We onboard a lot. Some of our people are apprentices just out of school, some are masters graduates. Our team is made of computer scientists and mathematicians, but also plant biologists and robotics specialists. We work to welcome people to Artificial Intelligence – the field that, broadly, together algorithms, machines and people. It’s part of our mission to fix the AI talent pipeline problem.

But we are not just a training program, yet another MOOC, or a university. We focus on practice over theory, doing over learning, projects over certificates. Our engineers and program participants work on real-world industry projects. Through doing so, they learn how to design data architectures, build pipelines and features, and optimise algorithms. They learn to make trade-offs and, perhaps most importantly, learn to own and take pride in their work.

This approach has strengths and weaknesses. Each project is different, which means each learning experience is different. Our varied backgrounds means everyone has a different learning curve. So, we may not have best practices or answers. What we do have, however, are patterns and pain points we’ve noticed. After giving workshops everywhere from London, Singapore and Indonesia, these learning curves seem quite generalisable to most beginners. We hope this list gives a good heads-up for people with teams they need to grow.

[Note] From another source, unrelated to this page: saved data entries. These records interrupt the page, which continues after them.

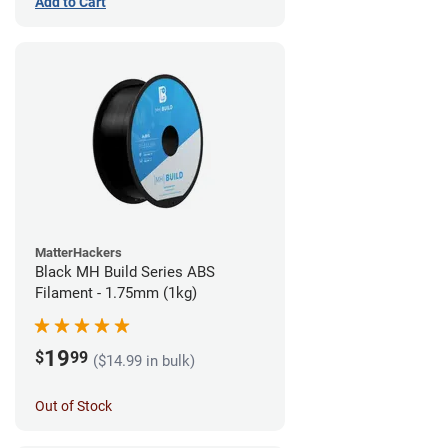
Add to Cart
MatterHackers
Black MH Build Series ABS
Filament - 1.75mm (1kg)
19
$
99
($14.99 in bulk)
Out of Stock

Pain point 3: Using Python as an object-oriented language

Unless one starts off as a Python developer, the Object-Oriented Programming basis of Python is often not noticed by ML newbies. Usually, they call predict on a model without understanding that predict is a method (if this sounds foreign to you, I can relate. It took many re-readings for me to understand what Classes, Objects and Methods in Python were). I call this style a user-centric approach. As users, we use a Python library because we have an end-goal in mind, for example changing datetimes or table indexes. We are less concerned with the deeper architecture of how the Python library is structured. This method of working is alright for beginners or users with defined tasks. For example, if your job is to run a hypothesis test, then you would use Python’s statistical libraries to get a p-value at the end. The situation is different for an ML practitioner. Sometimes, an ML practitioner will sometimes need to write a collection of custom functions to pre-process data. They may also build a selection of models that are to be used in different situations. In this case, their code, not the code’s output, will be shared. In other words, code needs to be made reusable. Usually this means organising code into a Python module. At this point, the ML practitioner faces a learning curve because they need to start moving from being a user, to being a user-developer, who takes a developer-centric approach. This means thinking about concepts like inheritance, encapsulation and error handling. Thankfully, there are good resources to help with this shift. This is my favourite.

 

One caveat here is that, by going down the user-developer route is a potential never-ending rabbit hole. There are practices like Test-Driven Development, building from UML diagrams and Designing Evolutionary Architectures that are entire fields in themselves. Personally, this example is my personal benchmark for how much logging and testing an ML practitioner should know. Notice also how Allen Downey has structured his Python library to serve the Bayesian Statistical approach that he’s trying to teach. This probabilistic programming library is another one I like because of how the code mirrors a method used to reason about data. In these two examples, the domain drives the library design.

Conclusion:

We looked at some learning curves beginner ML practitioners face as they start their programming journey. Another observation to add here is that I’ve seen quite a few beginners diverge just before they have to climb these curves. After learning foundational skills like reasoning about data and building visualisations, they choose to move into project management, product management or prefer to be business developers working with data products. These are extremely useful roles as well, and I think it’s worth pointing out here that being a developer is not the only end-goal after building your data literacy. There are many other fulfilling careers to explore!